Data provided:
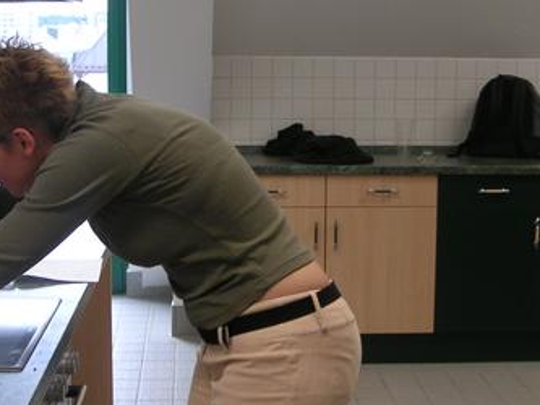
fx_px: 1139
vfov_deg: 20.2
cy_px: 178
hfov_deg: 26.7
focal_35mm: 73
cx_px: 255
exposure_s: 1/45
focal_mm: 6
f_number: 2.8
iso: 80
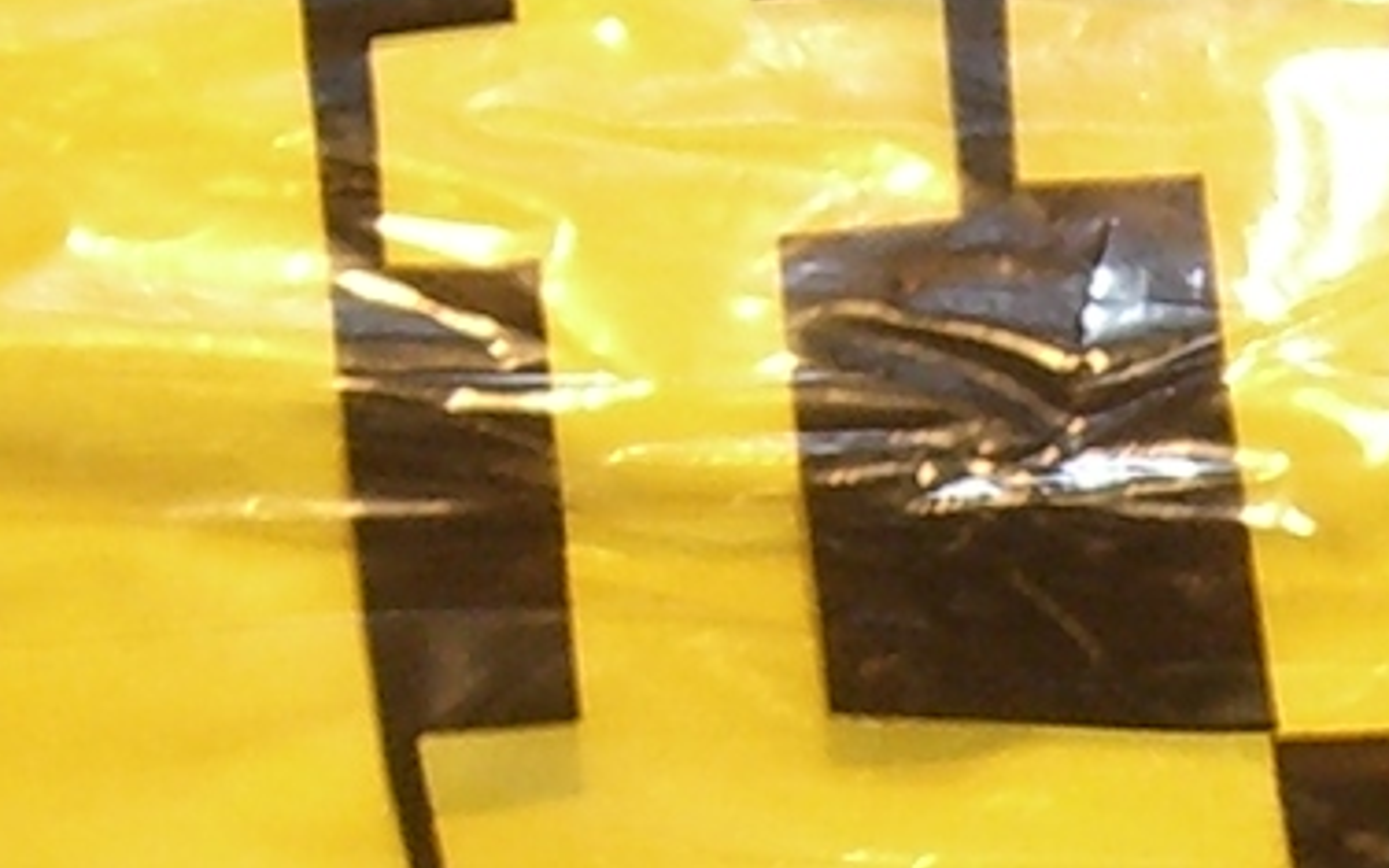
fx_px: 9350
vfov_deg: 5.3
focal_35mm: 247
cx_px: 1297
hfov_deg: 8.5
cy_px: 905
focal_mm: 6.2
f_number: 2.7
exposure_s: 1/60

...

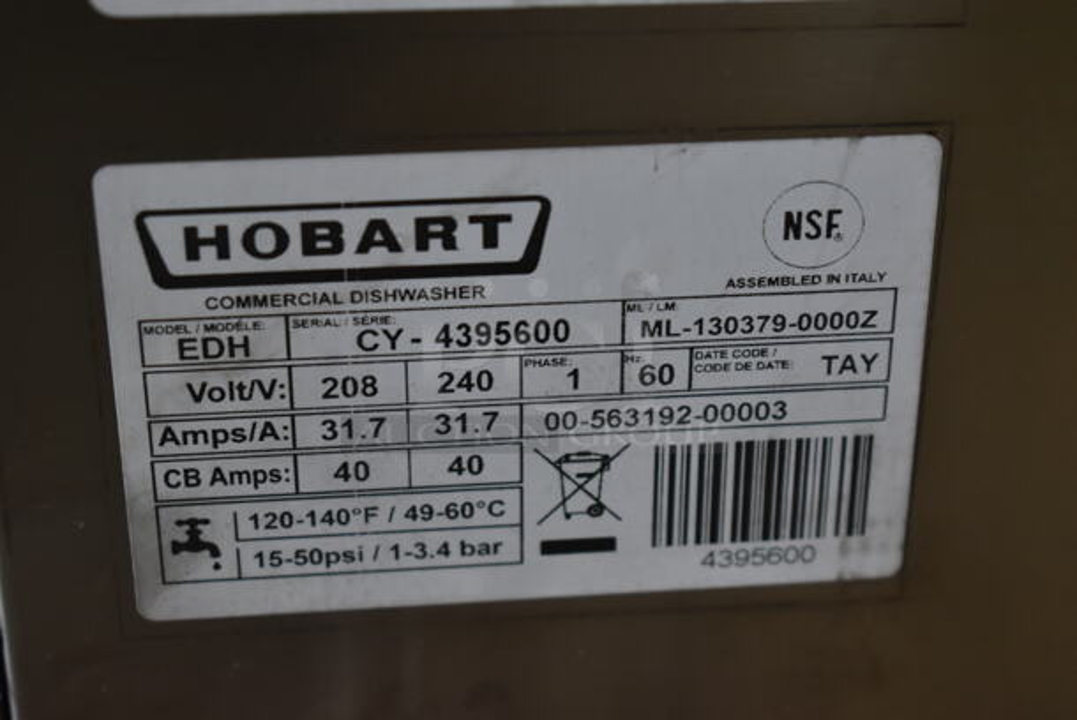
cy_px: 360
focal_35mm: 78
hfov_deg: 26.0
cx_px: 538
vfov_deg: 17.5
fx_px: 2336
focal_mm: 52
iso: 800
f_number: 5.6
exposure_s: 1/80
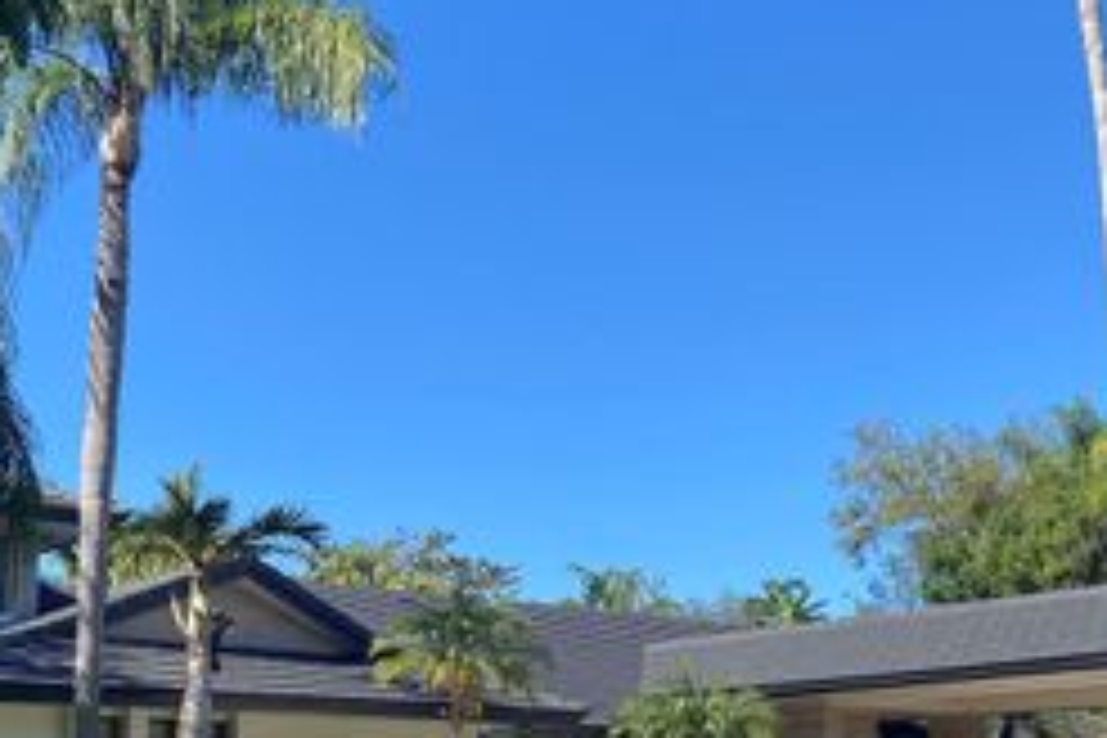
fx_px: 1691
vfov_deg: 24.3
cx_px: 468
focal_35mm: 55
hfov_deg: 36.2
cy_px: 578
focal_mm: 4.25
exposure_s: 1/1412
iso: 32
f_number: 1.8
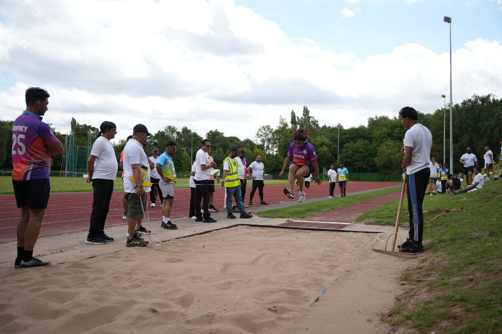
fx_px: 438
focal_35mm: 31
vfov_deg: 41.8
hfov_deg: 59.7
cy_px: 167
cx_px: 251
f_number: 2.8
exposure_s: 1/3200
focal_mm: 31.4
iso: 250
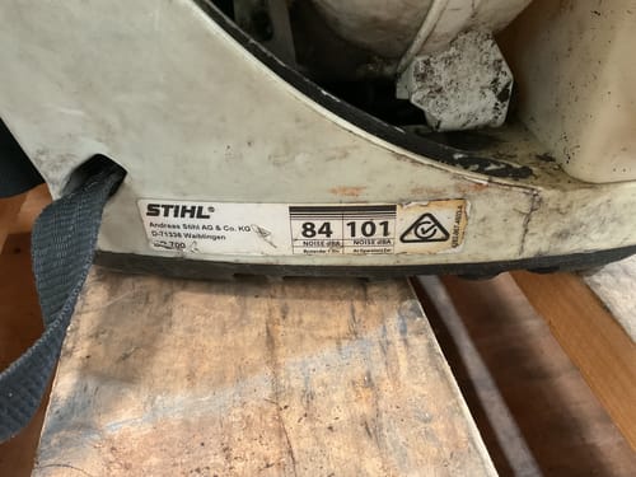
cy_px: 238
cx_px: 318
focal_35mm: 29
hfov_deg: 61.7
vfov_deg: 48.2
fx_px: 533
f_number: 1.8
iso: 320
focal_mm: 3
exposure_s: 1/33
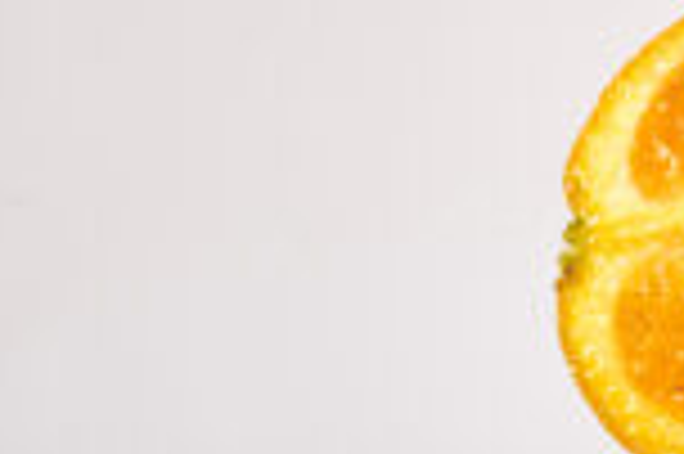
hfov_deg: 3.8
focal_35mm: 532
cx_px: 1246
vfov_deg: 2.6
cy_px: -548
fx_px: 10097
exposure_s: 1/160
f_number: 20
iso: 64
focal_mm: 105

--

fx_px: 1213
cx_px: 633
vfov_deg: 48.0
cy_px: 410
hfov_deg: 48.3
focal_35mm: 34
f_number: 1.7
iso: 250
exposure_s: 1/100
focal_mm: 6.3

Task goal: Pictures excluded, transcribe the listing above exactly from the line with "fx_px: 1139" through the line with "exposure_s: 1/60", and no further.

Solution to the exercise:
fx_px: 1139
vfov_deg: 20.2
cy_px: 178
hfov_deg: 26.7
focal_35mm: 73
cx_px: 255
exposure_s: 1/45
focal_mm: 6
f_number: 2.8
iso: 80
fx_px: 9350
vfov_deg: 5.3
focal_35mm: 247
cx_px: 1297
hfov_deg: 8.5
cy_px: 905
focal_mm: 6.2
f_number: 2.7
exposure_s: 1/60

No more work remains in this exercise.